Voltaire’s Candide celebrates 250th anniversary
16 Sep 09
Experts from around the world will be gathering at Oxford this week to celebrate the 250th anniversary of Candide, Voltaire’s most famous satirical novel, which was published in 1759.
Candide remains as popular with readers today, for its satirical humour and for its shocking and absurdist portrayal of human folly.
Oxford is the leading centre for research into Voltaire and the French Enlightenment so the anniversary is a key date on its calendar. Therefore, Oxford’s Besterman Centre for the Enlightenment (Voltaire Foundation) is collaborating with the Maison Française d’Oxford to organise an international conference 'Les 250 ans de Candide: lectures et relectures' on 16–18 September.
Director of the Voltaire Foundation Professor Nicholas Cronk said: 'Voltaire wrote enthusiastically about England, so I think he would have approved of this major international celebration of his work taking place on English soil.’

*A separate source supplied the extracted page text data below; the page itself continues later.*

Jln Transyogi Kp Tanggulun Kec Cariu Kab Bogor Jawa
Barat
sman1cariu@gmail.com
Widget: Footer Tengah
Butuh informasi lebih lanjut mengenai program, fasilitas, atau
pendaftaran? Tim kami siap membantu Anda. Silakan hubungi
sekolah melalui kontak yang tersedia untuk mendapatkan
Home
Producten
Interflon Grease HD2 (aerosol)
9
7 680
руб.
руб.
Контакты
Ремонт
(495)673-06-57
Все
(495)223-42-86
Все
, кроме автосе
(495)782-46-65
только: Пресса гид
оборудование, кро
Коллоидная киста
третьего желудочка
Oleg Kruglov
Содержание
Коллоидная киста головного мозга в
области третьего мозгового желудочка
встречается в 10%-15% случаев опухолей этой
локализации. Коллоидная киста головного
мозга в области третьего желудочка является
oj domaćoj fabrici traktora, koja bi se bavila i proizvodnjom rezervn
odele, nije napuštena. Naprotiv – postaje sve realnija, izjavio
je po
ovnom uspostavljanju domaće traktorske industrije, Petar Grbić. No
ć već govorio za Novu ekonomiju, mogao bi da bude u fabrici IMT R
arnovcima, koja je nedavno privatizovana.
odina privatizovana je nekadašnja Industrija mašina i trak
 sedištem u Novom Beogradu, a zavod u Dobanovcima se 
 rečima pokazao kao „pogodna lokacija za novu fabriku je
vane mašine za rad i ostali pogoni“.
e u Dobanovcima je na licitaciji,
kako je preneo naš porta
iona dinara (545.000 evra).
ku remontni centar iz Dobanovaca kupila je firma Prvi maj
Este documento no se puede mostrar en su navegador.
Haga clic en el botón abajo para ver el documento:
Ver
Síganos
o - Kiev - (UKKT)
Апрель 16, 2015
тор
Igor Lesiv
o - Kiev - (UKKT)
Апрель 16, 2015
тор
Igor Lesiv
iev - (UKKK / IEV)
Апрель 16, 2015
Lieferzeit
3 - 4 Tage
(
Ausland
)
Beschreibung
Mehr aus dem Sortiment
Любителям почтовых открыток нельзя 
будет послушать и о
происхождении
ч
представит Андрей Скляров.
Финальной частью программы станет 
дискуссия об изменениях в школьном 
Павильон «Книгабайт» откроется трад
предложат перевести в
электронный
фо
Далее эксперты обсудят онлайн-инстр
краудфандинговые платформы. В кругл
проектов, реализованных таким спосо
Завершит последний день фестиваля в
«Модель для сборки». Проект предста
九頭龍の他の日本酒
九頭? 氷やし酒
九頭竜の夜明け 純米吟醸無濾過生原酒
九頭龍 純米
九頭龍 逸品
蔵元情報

Professor Nicholas CronkVoltaire wrote enthusiastically about England, so I think he would have approved of this major international celebration of his work taking place on English soil.
The conference is organised with the patronage of the French Ambassador to the UK, M. Maurice Gourdault-Montagne, who will be attending some of the events.
Academics will be discussing everything from the text itself, to illustrations and cinema and from its reception around the world to its meaning today.
As part of this celebration the University will have two library exhibits. Candide was an instant success on publication, and quickly became an international best seller. Scholars have long been fascinated by the proliferation of early French editions, and the Taylor Institution Library is the only library in Europe (and one of only two in the world) to have all seventeen of the French editions published in 1759. It will be displaying these precious early editions.
Secondly, Candide was immediately translated and no fewer than three different English translations appeared in the course of 1759. A selection of these early English versions of Candide is on display in the Proscholium of the Bodleian Library.
Despite being published in France, Candide caused a sensation in the UK too. Even Laurence Sterne, who published the first book of Tristram Shandy in the same year, 1759, worried that his own novel was being put in the shade. At the end of chapter nine, he petitions the moon: ‘Bright Goddess, if thou art not too busy with Candide, and Miss Cunégonde’s affairs, take Tristram Shandy’s under thy protection also.’